Saved entries:
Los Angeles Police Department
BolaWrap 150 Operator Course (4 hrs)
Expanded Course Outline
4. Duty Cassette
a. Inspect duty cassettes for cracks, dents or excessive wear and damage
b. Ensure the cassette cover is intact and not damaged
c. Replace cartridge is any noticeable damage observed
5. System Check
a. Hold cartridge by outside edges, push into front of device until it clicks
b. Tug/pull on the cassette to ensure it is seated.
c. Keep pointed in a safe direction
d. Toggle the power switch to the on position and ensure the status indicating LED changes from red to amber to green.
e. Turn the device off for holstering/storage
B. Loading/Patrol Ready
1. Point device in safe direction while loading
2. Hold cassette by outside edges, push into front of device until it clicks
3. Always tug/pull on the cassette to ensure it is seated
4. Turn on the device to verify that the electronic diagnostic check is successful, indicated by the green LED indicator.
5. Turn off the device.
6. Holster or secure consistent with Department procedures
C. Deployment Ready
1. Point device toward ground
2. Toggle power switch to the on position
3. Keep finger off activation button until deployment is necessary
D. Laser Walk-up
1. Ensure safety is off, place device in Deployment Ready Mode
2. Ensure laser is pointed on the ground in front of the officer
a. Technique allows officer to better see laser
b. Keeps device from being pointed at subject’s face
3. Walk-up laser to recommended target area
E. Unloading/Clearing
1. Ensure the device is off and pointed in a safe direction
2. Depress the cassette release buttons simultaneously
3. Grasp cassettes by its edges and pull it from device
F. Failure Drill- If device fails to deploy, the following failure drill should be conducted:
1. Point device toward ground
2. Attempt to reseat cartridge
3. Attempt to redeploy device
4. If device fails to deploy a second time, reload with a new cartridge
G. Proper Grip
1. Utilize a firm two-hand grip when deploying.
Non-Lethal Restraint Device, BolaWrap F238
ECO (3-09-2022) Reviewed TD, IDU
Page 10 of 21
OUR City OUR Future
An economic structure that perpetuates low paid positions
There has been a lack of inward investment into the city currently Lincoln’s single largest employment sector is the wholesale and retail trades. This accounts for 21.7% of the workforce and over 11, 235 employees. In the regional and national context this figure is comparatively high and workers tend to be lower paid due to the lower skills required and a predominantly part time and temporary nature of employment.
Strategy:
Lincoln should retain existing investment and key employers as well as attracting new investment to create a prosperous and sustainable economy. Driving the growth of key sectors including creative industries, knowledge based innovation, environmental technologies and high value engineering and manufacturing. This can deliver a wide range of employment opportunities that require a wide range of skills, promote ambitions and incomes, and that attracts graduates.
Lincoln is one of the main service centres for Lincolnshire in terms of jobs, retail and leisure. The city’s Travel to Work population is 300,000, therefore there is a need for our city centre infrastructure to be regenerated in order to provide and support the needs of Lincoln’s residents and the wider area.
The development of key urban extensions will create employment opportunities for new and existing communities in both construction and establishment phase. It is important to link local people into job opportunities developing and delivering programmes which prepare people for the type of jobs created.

- [Work request]: Write the data above out again in full, with every word as given.

- [Result for this task]:
Los Angeles Police Department
BolaWrap 150 Operator Course (4 hrs)
Expanded Course Outline
4. Duty Cassette
a. Inspect duty cassettes for cracks, dents or excessive wear and damage
b. Ensure the cassette cover is intact and not damaged
c. Replace cartridge is any noticeable damage observed
5. System Check
a. Hold cartridge by outside edges, push into front of device until it clicks
b. Tug/pull on the cassette to ensure it is seated.
c. Keep pointed in a safe direction
d. Toggle the power switch to the on position and ensure the status indicating LED changes from red to amber to green.
e. Turn the device off for holstering/storage
B. Loading/Patrol Ready
1. Point device in safe direction while loading
2. Hold cassette by outside edges, push into front of device until it clicks
3. Always tug/pull on the cassette to ensure it is seated
4. Turn on the device to verify that the electronic diagnostic check is successful, indicated by the green LED indicator.
5. Turn off the device.
6. Holster or secure consistent with Department procedures
C. Deployment Ready
1. Point device toward ground
2. Toggle power switch to the on position
3. Keep finger off activation button until deployment is necessary
D. Laser Walk-up
1. Ensure safety is off, place device in Deployment Ready Mode
2. Ensure laser is pointed on the ground in front of the officer
a. Technique allows officer to better see laser
b. Keeps device from being pointed at subject’s face
3. Walk-up laser to recommended target area
E. Unloading/Clearing
1. Ensure the device is off and pointed in a safe direction
2. Depress the cassette release buttons simultaneously
3. Grasp cassettes by its edges and pull it from device
F. Failure Drill- If device fails to deploy, the following failure drill should be conducted:
1. Point device toward ground
2. Attempt to reseat cartridge
3. Attempt to redeploy device
4. If device fails to deploy a second time, reload with a new cartridge
G. Proper Grip
1. Utilize a firm two-hand grip when deploying.
Non-Lethal Restraint Device, BolaWrap F238
ECO (3-09-2022) Reviewed TD, IDU
Page 10 of 21
OUR City OUR Future
An economic structure that perpetuates low paid positions
There has been a lack of inward investment into the city currently Lincoln’s single largest employment sector is the wholesale and retail trades. This accounts for 21.7% of the workforce and over 11, 235 employees. In the regional and national context this figure is comparatively high and workers tend to be lower paid due to the lower skills required and a predominantly part time and temporary nature of employment.
Strategy:
Lincoln should retain existing investment and key employers as well as attracting new investment to create a prosperous and sustainable economy. Driving the growth of key sectors including creative industries, knowledge based innovation, environmental technologies and high value engineering and manufacturing. This can deliver a wide range of employment opportunities that require a wide range of skills, promote ambitions and incomes, and that attracts graduates.
Lincoln is one of the main service centres for Lincolnshire in terms of jobs, retail and leisure. The city’s Travel to Work population is 300,000, therefore there is a need for our city centre infrastructure to be regenerated in order to provide and support the needs of Lincoln’s residents and the wider area.
The development of key urban extensions will create employment opportunities for new and existing communities in both construction and establishment phase. It is important to link local people into job opportunities developing and delivering programmes which prepare people for the type of jobs created.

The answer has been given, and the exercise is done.